# ABR (Australian Business Register) Data Exploration

This notebook explores the ABR XML bulk extract data.

## Contents
1. Understanding ABR Data Structure
2. Loading and Parsing XML
3. Data Quality Analysis
4. Entity Distribution


In [None]:
# Import libraries
import sys
sys.path.insert(0, '..')

import pandas as pd
import matplotlib.pyplot as plt
from pathlib import Path

# Import our custom modules
from src.ingest.parse_abr import ABRParser, parse_abr_to_dataframe
from src.ingest.download_abr import create_sample_abr_data

print("Libraries imported successfully!")

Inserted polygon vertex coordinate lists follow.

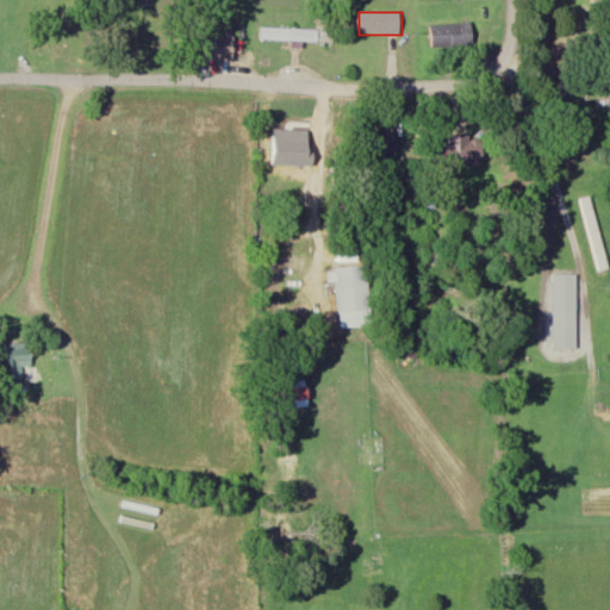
[(473,47),(473,24),(433,24),(433,47),(473,47)]
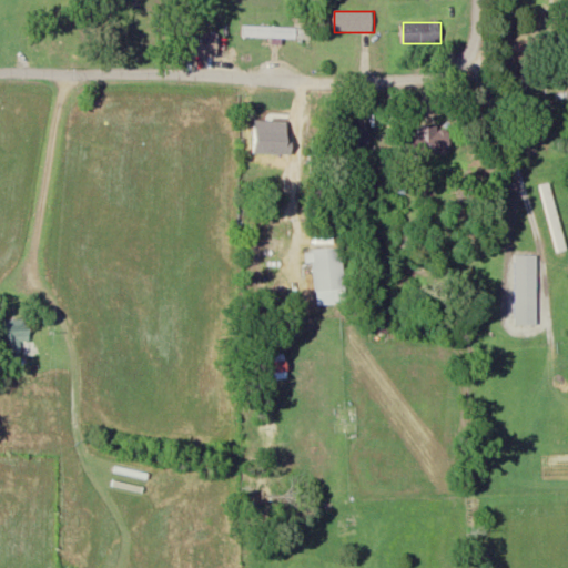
[(297,39),(297,27),(243,27),(243,39),(297,39)]
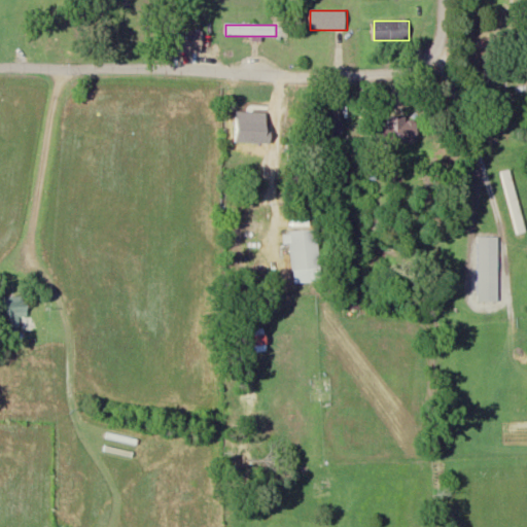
[(179,53),(203,53),(203,31),(179,31),(179,53)]
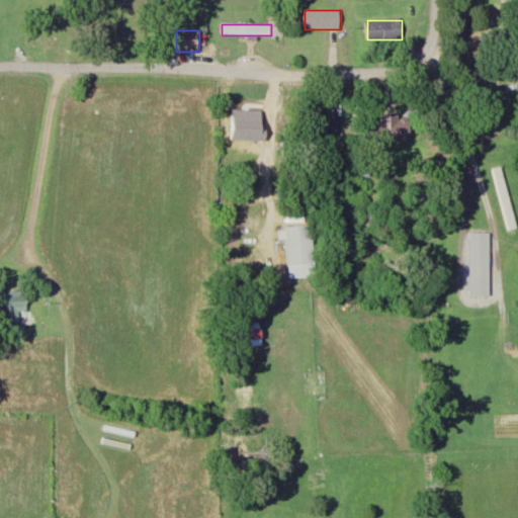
[(227,108),(227,124),(244,124),(244,139),(268,139),(268,108),(252,108),(252,98),(236,98),(236,108),(227,108)]
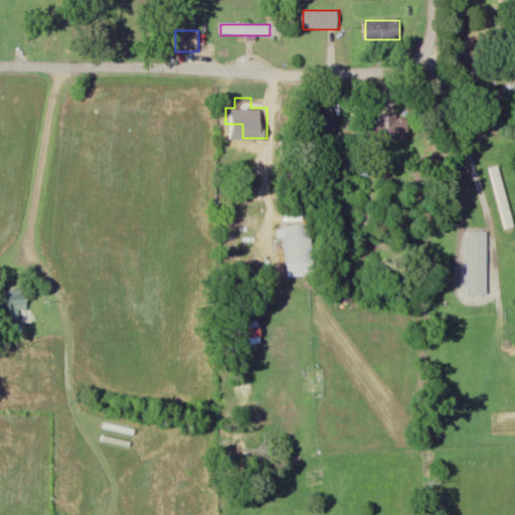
[(336,132),(336,114),(304,114),(304,132),(336,132)]
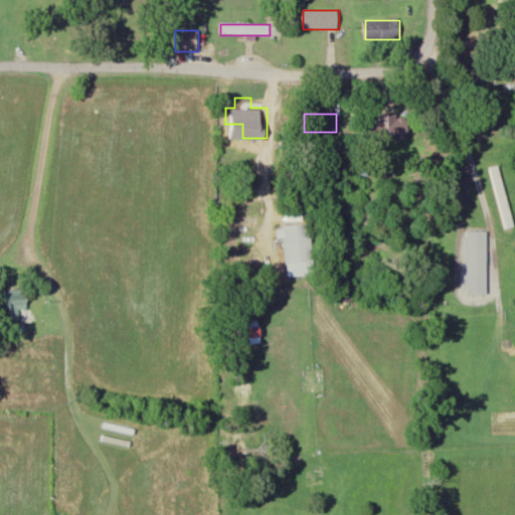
[(365,115),(365,141),(408,141),(408,130),(399,130),(399,115),(365,115)]
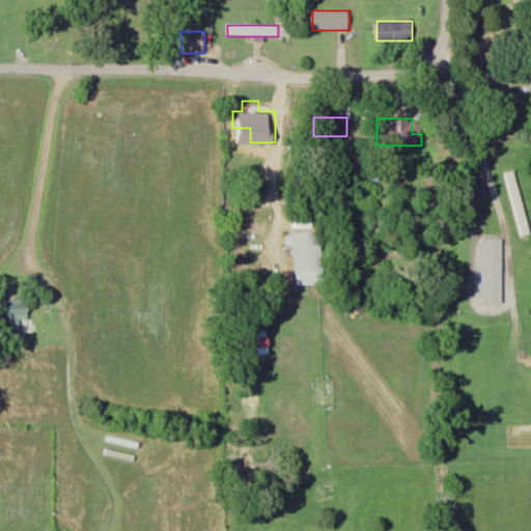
[(325,272),(322,232),(295,234),(297,274),(325,272)]
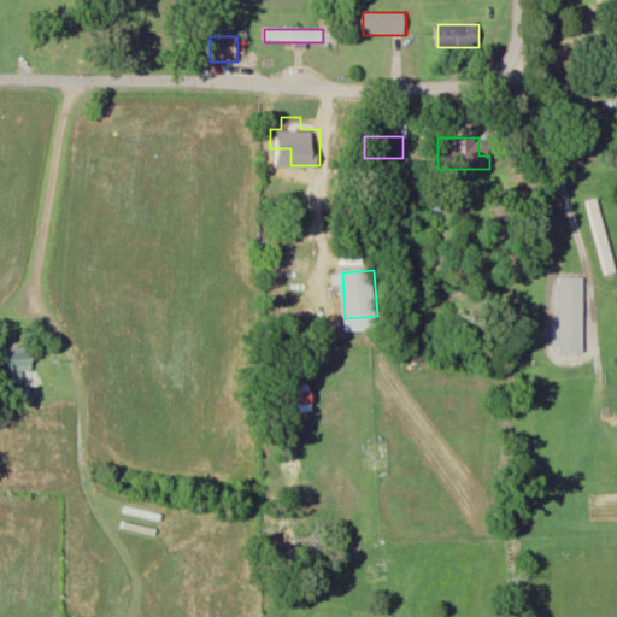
[(560,354),(585,354),(585,277),(560,277),(560,354)]
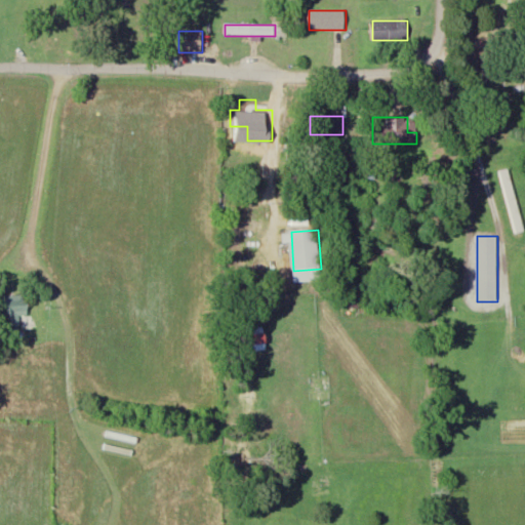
[(19,327),(19,317),(28,317),(28,295),(5,295),(5,327),(19,327)]
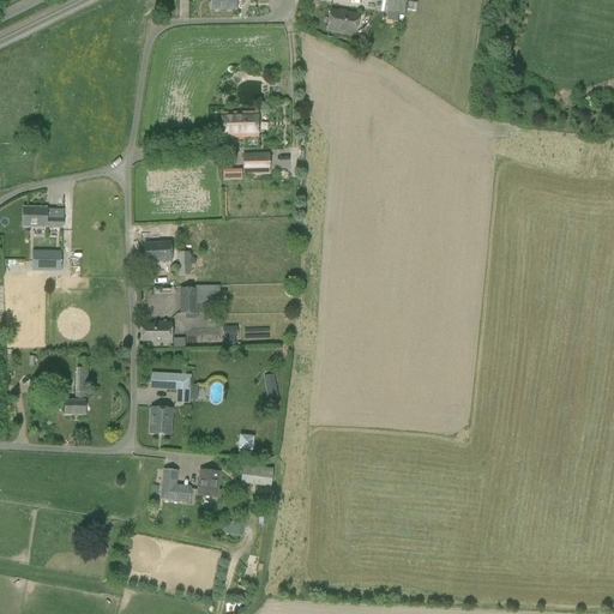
[(236,10),(236,1),(244,1),(242,0),(210,0),(211,10),(236,10)]
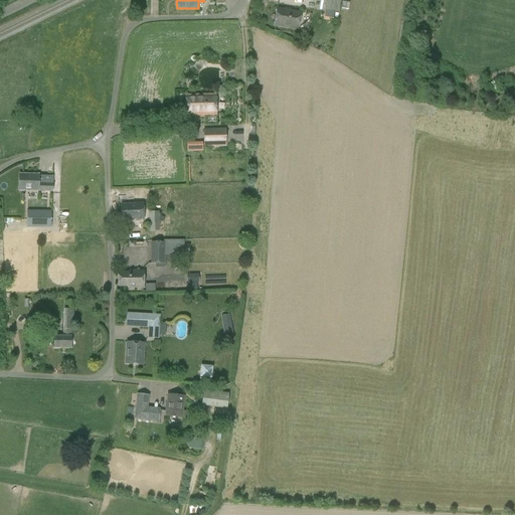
[(325,0),(324,10),(339,13),(341,1),(334,0),(325,0)]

## 2. Create Sample ABR Data


In [None]:
# Create sample ABR data file
sample_file = create_sample_abr_data(
    output_path="../data/raw/abr/sample_abr.xml",
    num_records=100
)
print(f"Created sample file: {sample_file}")

# Parse the sample file
df = parse_abr_to_dataframe(sample_file, max_records=100)
print(f"\nLoaded {len(df)} ABR records")
print(f"Columns: {list(df.columns)}")
df.head()


## 3. Data Quality Analysis


In [None]:
# Check data quality
print("Missing Values:")
print(df.isnull().sum())

print("\nEntity Status Distribution:")
print(df['entity_status'].value_counts())

print("\nState Distribution:")
print(df['state'].value_counts())